◆ Work to be completed ◆
When the string "trauma" occurs in a line of the records, show that line.

◆ Data to examine ◆
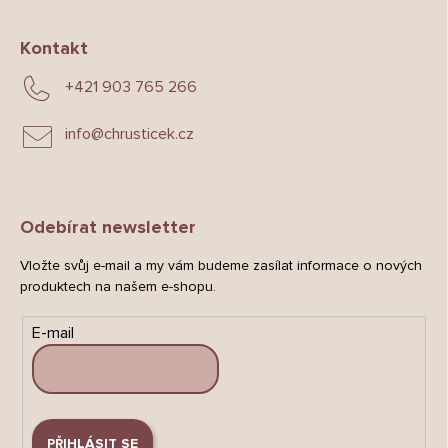
Kontakt
+421 903 765 266
info
@
chrusticek.cz
Odebírat newsletter
Vložte svůj e-mail a my vám budeme zasílat informace o nových
produktech na našem e-shopu.
E-mail
PŘIHLÁSIT SE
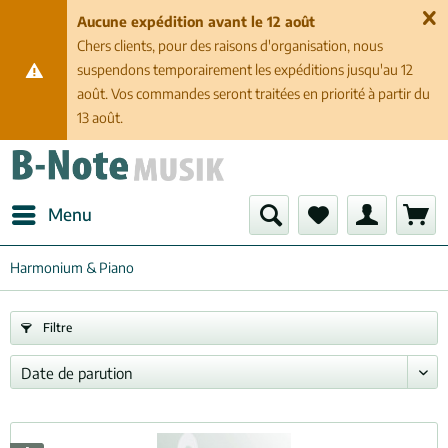
Aucune expédition avant le 12 août
Chers clients, pour des raisons d'organisation, nous
suspendons temporairement les expéditions jusqu'au 12
août. Vos commandes seront traitées en priorité à partir du
13 août.
Menu
Harmonium & Piano
Filtre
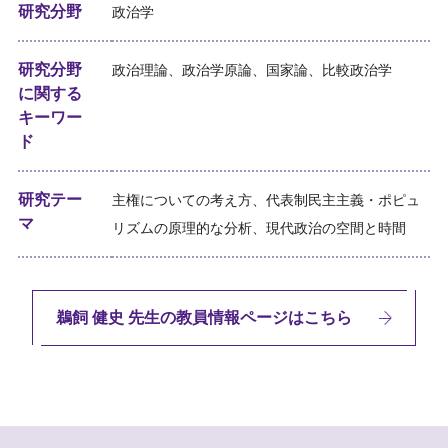
研究分野
政治学
研究分野
政治理論、政治学原論、国家論、比較政治学
に関する
キーワー
ド
研究テー
主権についての考え方、代表制民主主義・ポピュ
マ
リズムの原理的な分析、現代政治の空間と時間
鵜飼 健史 先生の教員情報ページはこちら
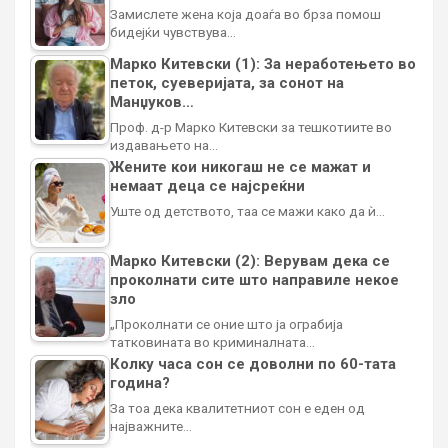
Замислете жена која доаѓа во брза помош
бидејќи чувствува…
Марко Китевски (1): За неработењето во
петок, суеверијата, за сонот на
Манџуков…
Проф. д-р Марко Китевски за тешкотиите во
издавањето на…
Жените кои никогаш не се мажат и
немаат деца се најсреќни
Уште од детството, таа се мажи како да ѝ…
Марко Китевски (2): Верувам дека се
проколнати сите што направиле некое
зло
„Проколнати се оние што ја ограбија
татковината во криминалната…
Колку часа сон се доволни по 60-тата
година?
За тоа дека квалитетниот сон е еден од
најважните…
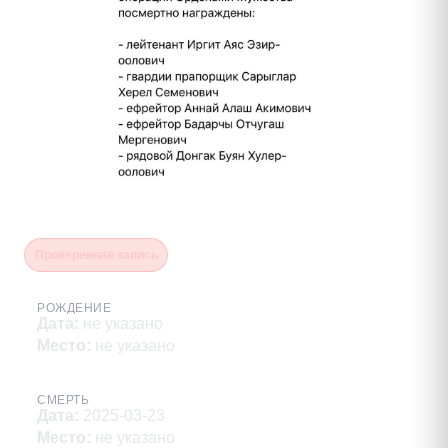
Куулар Марат Март-оолович
Проверенная запись
РОЖДЕНИЕ
Дата
:
не указано
Место
:
не указано
СМЕРТЬ
Дата
:
2025-03-23
Место
:
не указано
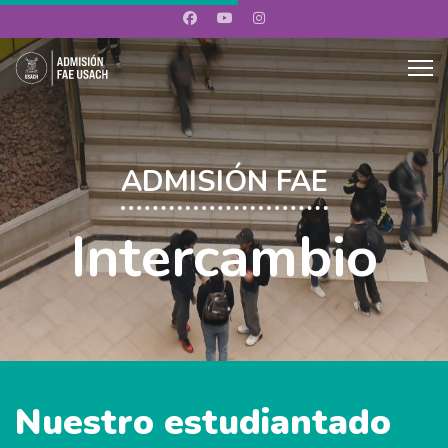
ADMISIÓN FAE
Intercambio
Nuestro estudiantado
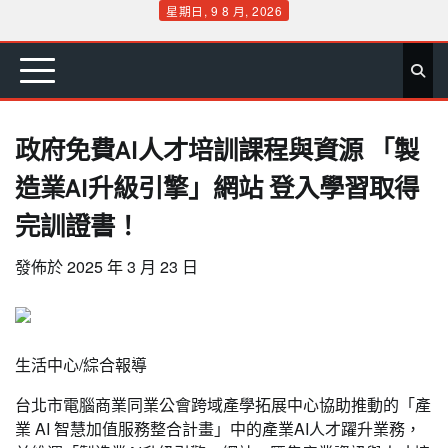
Skip
星期日, 9 8 月, 2026
to
首
要
娛
生
社
文
公
運
旅
政
地
專
content
頁
聞
樂
活
會
教
益
動
遊
治
方
欄
政府免費AI人才培訓課程與資源 「製
造業AI升級引擎」網站 登入學習取得
完訓證書！
發佈於
2025 年 3 月 23 日
生活中心/綜合報導
台北市電腦商業同業公會跨域產學拓展中心協助推動的「產
業 AI 智慧加值服務整合計畫」中的產業AI人才躍升業務，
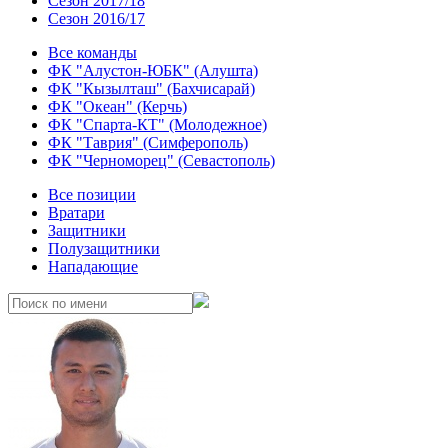
Сезон 2017/18
Сезон 2016/17
Все команды
ФК "Алустон-ЮБК" (Алушта)
ФК "Кызылташ" (Бахчисарай)
ФК "Океан" (Керчь)
ФК "Спарта-КТ" (Молодежное)
ФК "Таврия" (Симферополь)
ФК "Черноморец" (Севастополь)
Все позиции
Вратари
Защитники
Полузащитники
Нападающие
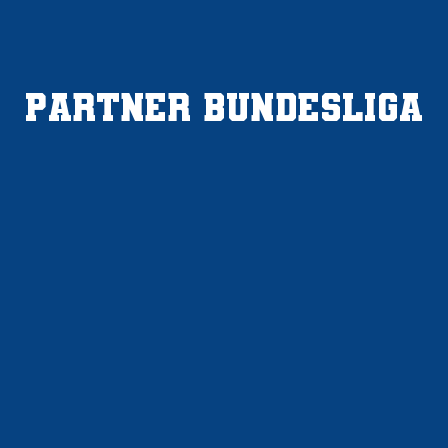
Partner Bundesliga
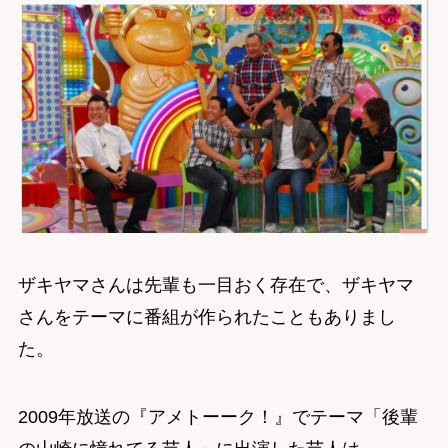
ザキヤマさんは先輩も一目おく存在で、ザキヤマ
さんをテーマに番組が作られたこともありまし
た。
2009年放送の『アメトーーク！』でテーマ「後輩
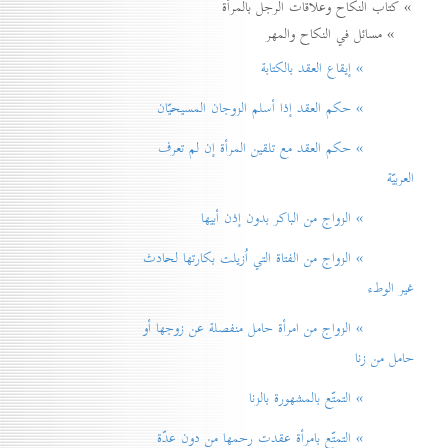
» كتاب النكاح وعلاقات الرجل بالمرأة
» مسائل في النكاح والمهر
» إيقاع العقد بالكتابة
» حكم العقد إذا أسلم الزوجان المسيحيّان
» حكم العقد مع تلقين المرأة إن لم تعرف
العربيّة
» الزواج من الباكر بدون إذن أبيها
» الزواج من الفتاة التي اُزيلت بكارتها لحادث
غير الوطء
» الزواج من امرأة حامل منفصلة عن زوجها أو
حامل من زنا
» التمتّع بالمشهورة بالزنا
» التمتّع بامرأة عقدت رحمها من دون عدّة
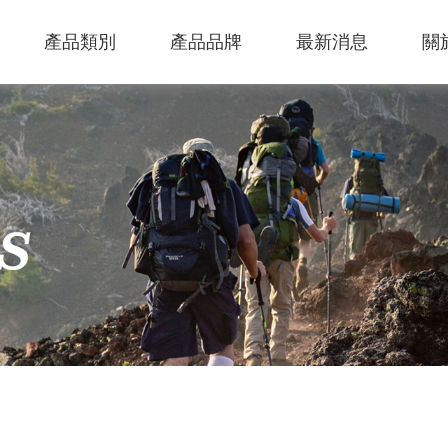
產品類別
產品品牌
最新消息
關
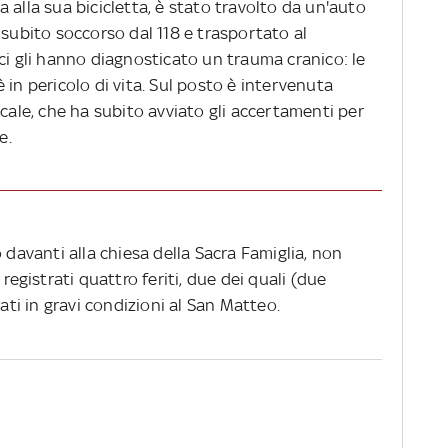
lla alla sua bicicletta, è stato travolto da un'auto
 subito soccorso dal 118 e trasportato al
ci gli hanno diagnosticato un trauma cranico: le
 in pericolo di vita. Sul posto è intervenuta
ocale, che ha subito avviato gli accertamenti per
e.
 davanti alla chiesa della Sacra Famiglia, non
registrati quattro feriti, due dei quali (due
rati in gravi condizioni al San Matteo.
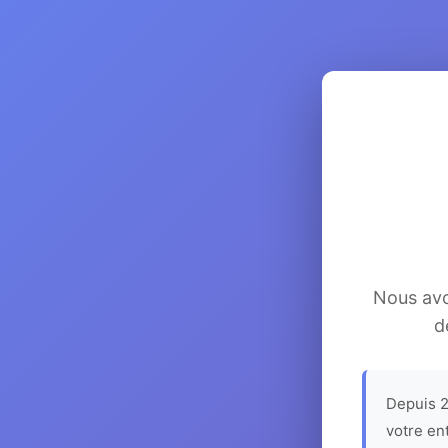
Nous avon
d
Depuis 2
votre en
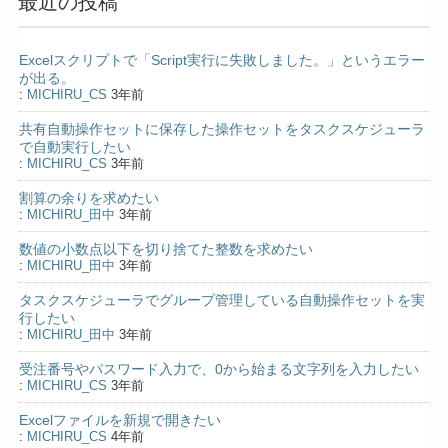
最近の投稿
Excelスクリプトで「Script実行に失敗しました。」というエラー
が出る。
:
MICHIRU_CS
3年前
共有自動操作セットに保存した操作セットをタスクスケジューラ
で自動実行したい
:
MICHIRU_CS
3年前
割算の余りを求めたい
:
MICHIRU_田中
3年前
数値の小数点以下を切り捨てた整数を求めたい
:
MICHIRU_田中
3年前
タスクスケジューラでグループ管理している自動操作セットを実
行したい
:
MICHIRU_田中
3年前
受注番号やパスワード入力で、0から始まる文字列を入力したい
:
MICHIRU_CS
3年前
Excelファイルを新規で開きたい
:
MICHIRU_CS
4年前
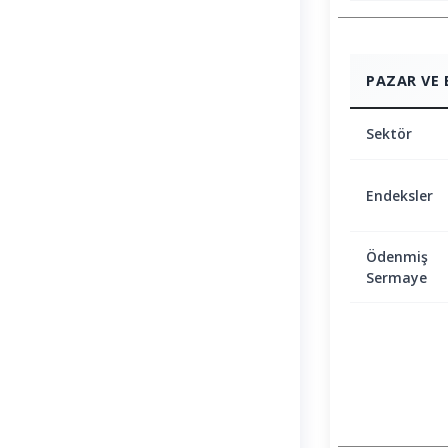
PAZAR VE 
Sektör
Endeksler
Ödenmiş
Sermaye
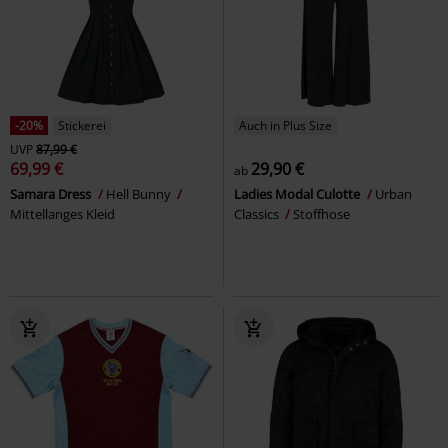
-20%
Stickerei
Auch in Plus Size
UVP
87,99 €
69,99 €
29,90 €
ab
Samara Dress
Hell Bunny
Ladies Modal Culotte
Urban
Mittellanges Kleid
Classics
Stoffhose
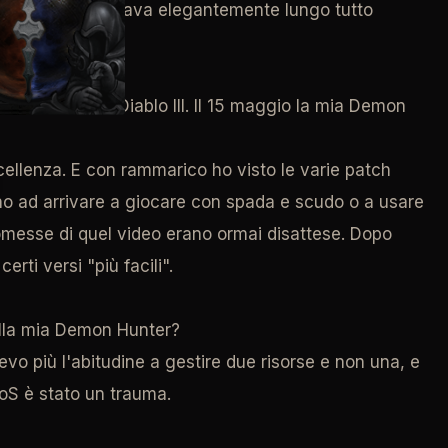
oni, che volteggiava elegantemente lungo tutto
a mia scelta in Diablo III. Il 15 maggio la mia Demon
cellenza. E con rammarico ho visto le varie patch
 fino ad arrivare a giocare con spada e scudo o a usare
romesse di quel video erano ormai disattese. Dopo
ti versi "più facili".
della mia Demon Hunter?
evo più l'abitudine a gestire due risorse e non una, e
RoS è stato un trauma.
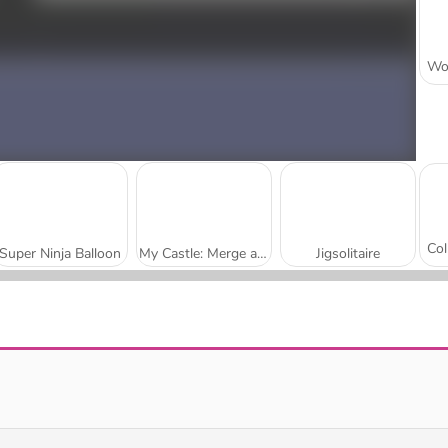
Super Ninja Balloon
My Castle: Merge and Story
Jigsolitaire
Mojicon Garden Connect
Worm Escape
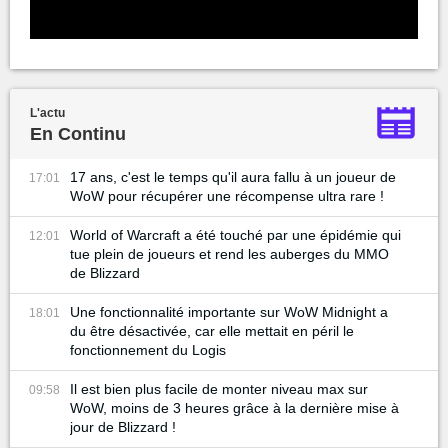
L'actu
En Continu
17 ans, c'est le temps qu'il aura fallu à un joueur de
17:01
WoW pour récupérer une récompense ultra rare !
World of Warcraft a été touché par une épidémie qui
12:01
tue plein de joueurs et rend les auberges du MMO
de Blizzard
Une fonctionnalité importante sur WoW Midnight a
18:01
du être désactivée, car elle mettait en péril le
fonctionnement du Logis
Il est bien plus facile de monter niveau max sur
09:58
WoW, moins de 3 heures grâce à la dernière mise à
jour de Blizzard !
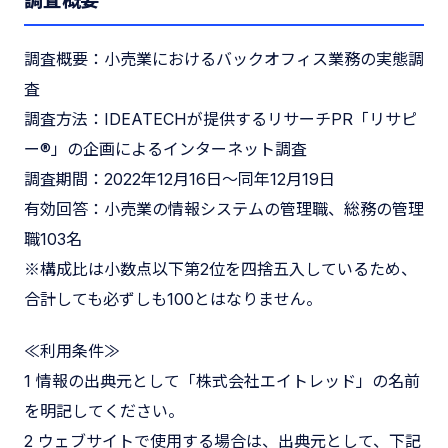
調査概要
調査概要：小売業におけるバックオフィス業務の実態調
査
調査方法：IDEATECHが提供するリサーチPR「リサピ
ー®︎」の企画によるインターネット調査
調査期間：2022年12月16日〜同年12月19日
有効回答：小売業の情報システムの管理職、総務の管理
職103名
※構成比は小数点以下第2位を四捨五入しているため、
合計しても必ずしも100とはなりません。
≪利用条件≫
1 情報の出典元として「株式会社エイトレッド」の名前
を明記してください。
2 ウェブサイトで使用する場合は、出典元として、下記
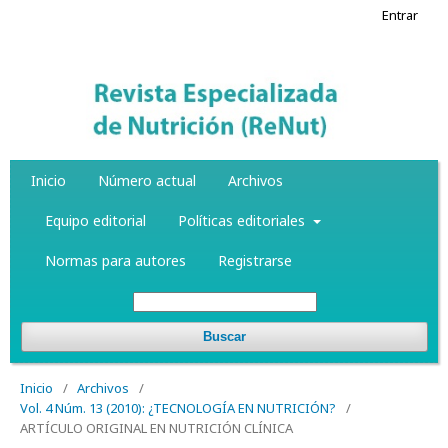
Entrar
Inicio
Número actual
Archivos
Equipo editorial
Políticas editoriales
Normas para autores
Registrarse
Buscar
Inicio
/
Archivos
/
Vol. 4 Núm. 13 (2010): ¿TECNOLOGÍA EN NUTRICIÓN?
/
ARTÍCULO ORIGINAL EN NUTRICIÓN CLÍNICA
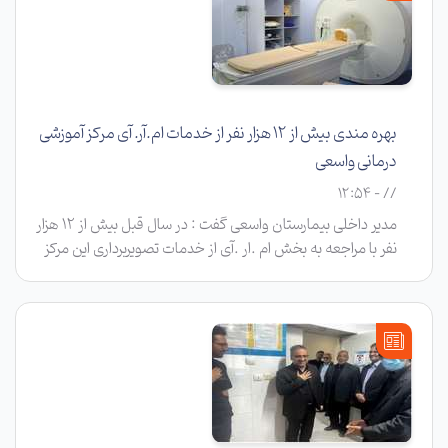
بهره مندی بیش از ۱۲ هزار نفر از خدمات ام.آر. آی مرکز آموزشی
درمانی واسعی
// - 12:54
مدیر داخلی بیمارستان واسعی گفت : در سال قبل بیش از ۱۲ هزار
نفر با مراجعه به بخش ام .ار .آی از خدمات تصویربرداری این مرکز
استفاده کرده اند.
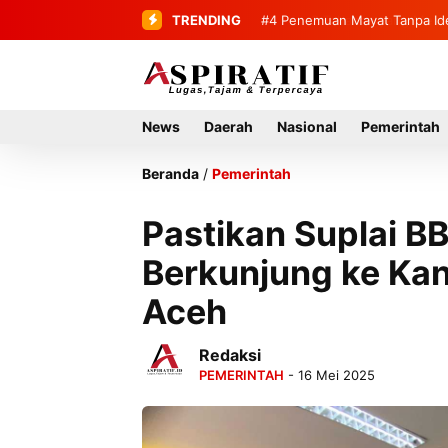
TRENDING
#4
Penemuan Mayat Tanpa Ide
News
Daerah
Nasional
Pemerintah
Beranda
/
Pemerintah
Pastikan Suplai B
Berkunjung ke Kan
Aceh
Redaksi
PEMERINTAH
- 16 Mei 2025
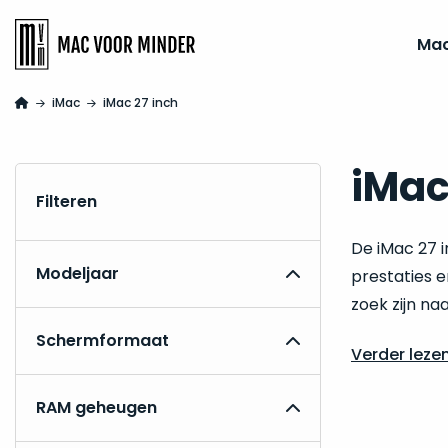
Ma
iMac
iMac 27 inch
iMac
Filteren
De iMac 27 i
Modeljaar
prestaties e
zoek zijn na
Schermformaat
Verder leze
RAM geheugen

◆ Response ◆
ci gli hanno diagnosticato un trauma cranico: le
RoS è stato un trauma.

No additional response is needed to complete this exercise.